Cinque camion dell’ONU sono riusciti a entrare nella Striscia di Gaza attraverso il valico di Kerem Shalom, segnando una timida ripresa degli aiuti umanitari dopo settimane di blocco quasi totale. Cibo per bambini, medicinali e beni di prima necessità sono finalmente arrivati a destinazione, frutto delle pressioni esercitate dagli Stati Uniti su Israele.
Gaza sotto assedio: Netanyahu rilancia la guerra totale, Vance rinuncia al viaggio in Israele
Il contesto, però, resta esplosivo: nelle stesse ore l’esercito israeliano ha lanciato un’operazione definita “senza precedenti” su Khan Younis, nel sud della Striscia, teatro di durissimi scontri tra le forze dell’IDF e i combattenti di Hamas. Il doppio binario di assistenza e intensificazione militare continua a scandire il ritmo della crisi.
La linea dura di Netanyahu
Il premier israeliano Benjamin Netanyahu non arretra di un millimetro. Nonostante le sollecitazioni della comunità internazionale, ha ribadito l’intenzione di “prendere il controllo di tutta Gaza”, smentendo qualsiasi ipotesi di ritiro o di compromesso territoriale. Secondo il leader israeliano, fermare le operazioni ora significherebbe “offrire un premio agli attacchi genocidi del 7 ottobre”, in riferimento al massacro compiuto da Hamas nel sud di Israele. Una posizione che si scontra frontalmente con l’appello lanciato da Francia, Gran Bretagna e Canada, che chiedono congiuntamente lo stop delle operazioni militari. L’avvertimento arriva anche da Washington, dove la linea ufficiale è sempre più in tensione con le scelte del governo israeliano.
Vance si tira indietro, cambiano gli equilibri
In questo contesto carico di contraddizioni, il vicepresidente americano Vance ha deciso di rinunciare alla prevista visita in Israele. Un gesto che ha il sapore di una presa di distanza, per quanto non ufficialmente dichiarato come tale. L’amministrazione americana ha intensificato i contatti con Tel Aviv e con i Paesi arabi per evitare un’ulteriore escalation, ma la posizione intransigente di Netanyahu sta mettendo a dura prova anche i rapporti storicamente solidi con Washington. Il ritiro di Vance dal viaggio è un segnale forte, che aggiunge complessità a uno scenario in continua mutazione.
Gli Houthi bloccano Haifa, cresce la minaccia regionale
Come se non bastasse, un nuovo fronte si è aperto nel Mediterraneo orientale. I ribelli Houthi, legati all’Iran, hanno imposto un blocco navale sul porto di Haifa, uno dei principali snodi marittimi israeliani.
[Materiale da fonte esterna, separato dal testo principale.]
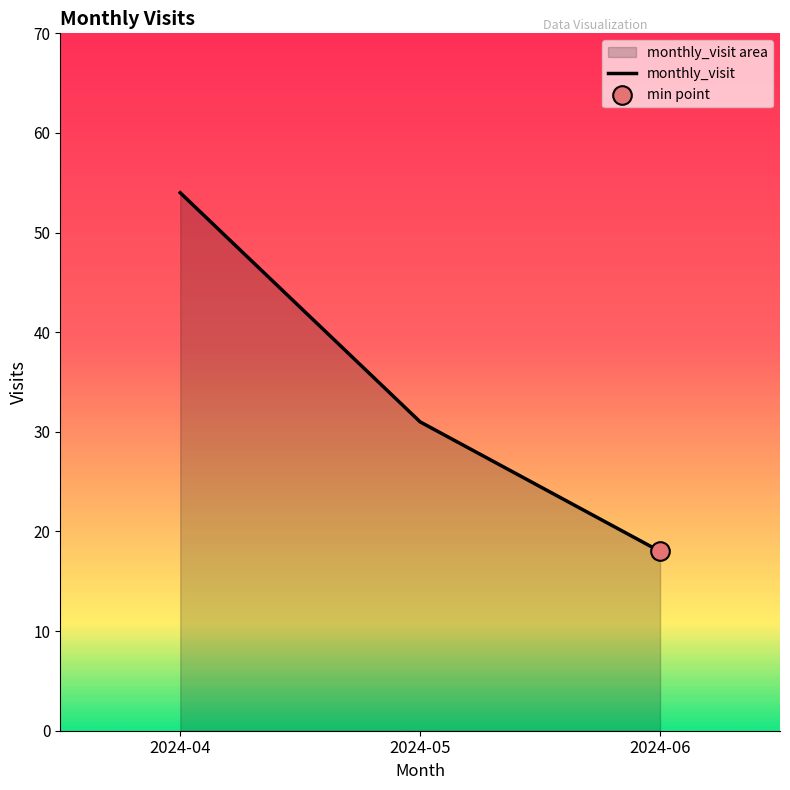

Approximately how many times larger is the value at 2024-04 compared to 2024-06?

3.0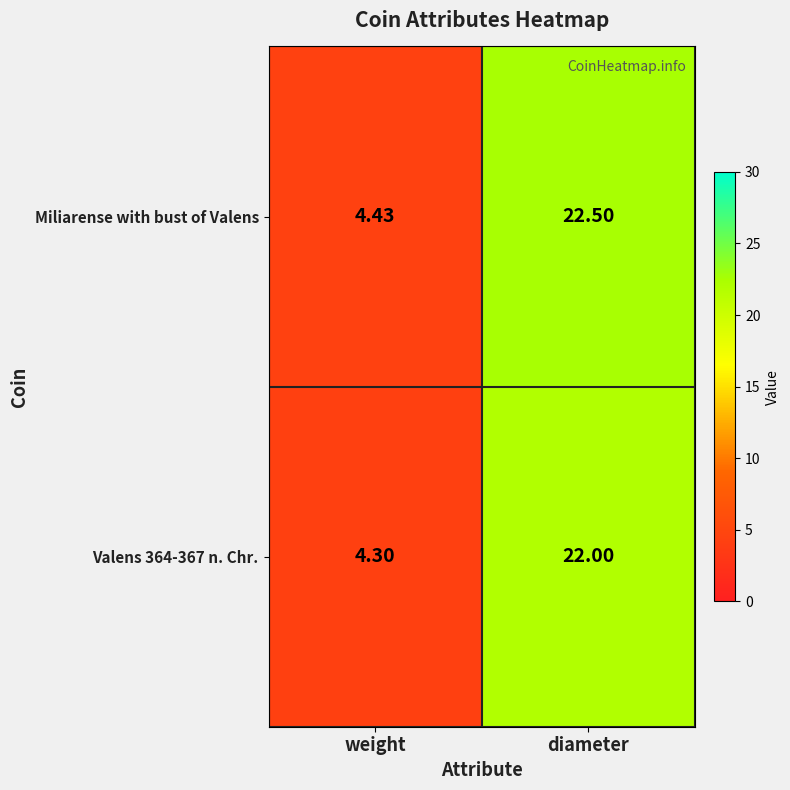

At which category does the chart reach its peak across all series?

diameter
La manovra, in parte simbolica ma non priva di impatto economico, rappresenta l’ennesimo segnale dell’estensione del conflitto ben oltre i confini della Striscia di Gaza. L’intento è chiaro: colpire l’economia israeliana in uno dei suoi punti vitali e costringere Tel Aviv a rivedere le priorità strategiche. Anche su questo fronte, il governo americano osserva con crescente preoccupazione, temendo un effetto domino in tutta l’area mediorientale.
L'Italia monitora, Tajani rafforza i contatti
In Europa, il ministro degli Esteri italiano Antonio Tajani ha avuto un colloquio con Gideon Saar, confermando l’impegno dell’Italia per la riapertura stabile dei valichi e l’invio di nuovi aiuti. Roma segue con attenzione la crisi umanitaria, ma anche gli sviluppi militari e politici che rischiano di degenerare in un conflitto regionale. La posizione italiana resta ancorata alla difesa del diritto di Israele a esistere e a proteggersi, ma con un richiamo costante alla proporzionalità delle azioni e alla protezione della popolazione civile palestinese. In questo equilibrio difficile, ogni mossa rischia di modificare radicalmente gli assetti diplomatici.